A Scottsdale-based geospatial analytics and artificial intelligence company has raised a seed round of funding to build software that provides businesses with time and location data.

Wherobots closed the $5.5 million round co-led by Wing Venture Capital and Clear Ventures, both of which are based in Palo Alto, California, the company announced.

The new infusion of capital will accelerate Wherobots’ hiring efforts as well as advance research and development in spatial data and AI, according to the company.

Wherobots' geospatial software is used by companies like Amazon.com (Nasdaq: AMZN), for example, to track every step in the delivery process as packages travel from suppliers and warehouses to customers.

“When you click on your app and buy an item, there's AI software algorithms in the back-end doing all the work just for that package to make it to your door,” Mo Sarwat, Wherobots' co-founder and CEO, said. “Our software helps (businesses) relate all the data about drivers, customers and warehouses to space and time and to where everything is happening."

Mo Sarwat
Mo Sarwat (pictured) co-founded Wherobots along with Jia Yu in 2022. The company recently closed a $5.5 million round of funding.
Wherobots

Wherobots was founded in 2022 by Sarwat and Jia Yu. Sarwat is an associate professor of computer science and engineering at Arizona State University.
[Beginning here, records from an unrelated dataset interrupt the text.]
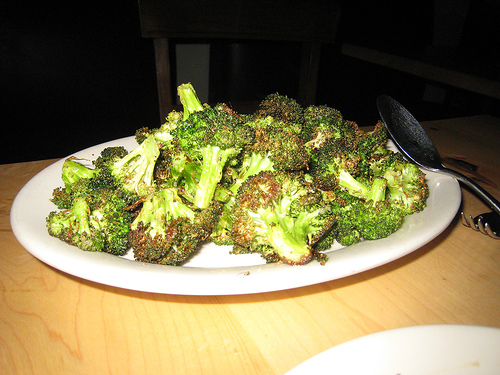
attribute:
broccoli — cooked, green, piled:
[46, 81, 431, 267]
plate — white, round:
[7, 126, 465, 300]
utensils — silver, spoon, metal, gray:
[375, 91, 500, 216]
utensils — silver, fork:
[457, 208, 500, 241]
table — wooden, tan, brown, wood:
[2, 107, 499, 375]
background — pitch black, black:
[1, 2, 233, 165]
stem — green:
[175, 81, 206, 120]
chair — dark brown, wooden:
[136, 1, 341, 131]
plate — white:
[276, 322, 499, 374]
His research includes development of scalable data systems for spatial and spatiotemporal applications.

The idea for Wherobots was sparked after the two co-founders created Apache Sedona, a free, open-source software that operates much like the company's current platform.

“We just posted it online and we thought maybe five or 10 people will find it useful,” Sarwat said. “We realized that we received a lot of traction on the free, open-source software. Fast forward to today, the software had been downloaded more than 14 million times and it has been used in operation and production at Fortune 500 companies, startups and new economy companies.”
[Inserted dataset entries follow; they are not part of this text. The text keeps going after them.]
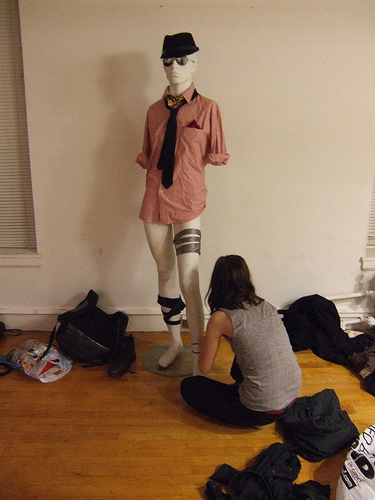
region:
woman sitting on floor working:
[179, 254, 301, 430]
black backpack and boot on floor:
[51, 290, 142, 381]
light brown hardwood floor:
[31, 409, 185, 499]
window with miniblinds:
[0, 1, 42, 267]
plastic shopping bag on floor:
[1, 341, 70, 383]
Once realizing there was a need in the business-to-business market for geospatial software, Sarwat and Yu created Wherobots.

“This is where we realized, ‘OK, we have free, open-source software, but we should create a company that will actually take that kind of concept, commercialize it and make it more enterprise ready,’” Sarwat said.

Jia Yu
Jia Yu co-founded Wherobots with Mo Sarwat in 2022.
Wherobots

The recent funding announcement coincides with Wherobots’ beta software release, which brings spatial computing and AI technology to developers. The spatial data infrastructure can be used in applications for the automotive, logistics, supply chain, insurance, real estate, agriculture and climate technology sectors.

"Wherobots has demonstrated exceptional expertise in developing advanced geospatial data infrastructure and AI technology, and we are thrilled to support their continued growth and innovation," Peter Wagner, partner at Wing Venture Capital, said in a statement.

Wherobots plans to release a free community version of its software in the coming months. It also aims to potentially add more features to its platform in the future, including a business-to-business version that executives can use to gain insight on where customers shop and how much money they spend in particular geographic areas.

Wherobots, which has seven employees including interns from Arizona State University, anticipates growing its workforce to 15 to 20 people within a year, Sarwat said.

The company is currently hiring software engineers, cloud platform engineers, developer relations engineers and product managers, according to its website.

“Our No. 1 priority is increasing adoption and momentum for Wherobots among developers, data engineers, data scientists, AI engineers and ML engineers," Sarwat said. "The other priority is definitely building the team. We have a small team now, but we want to grow it. We want to have our core team before we go for another round of financing.”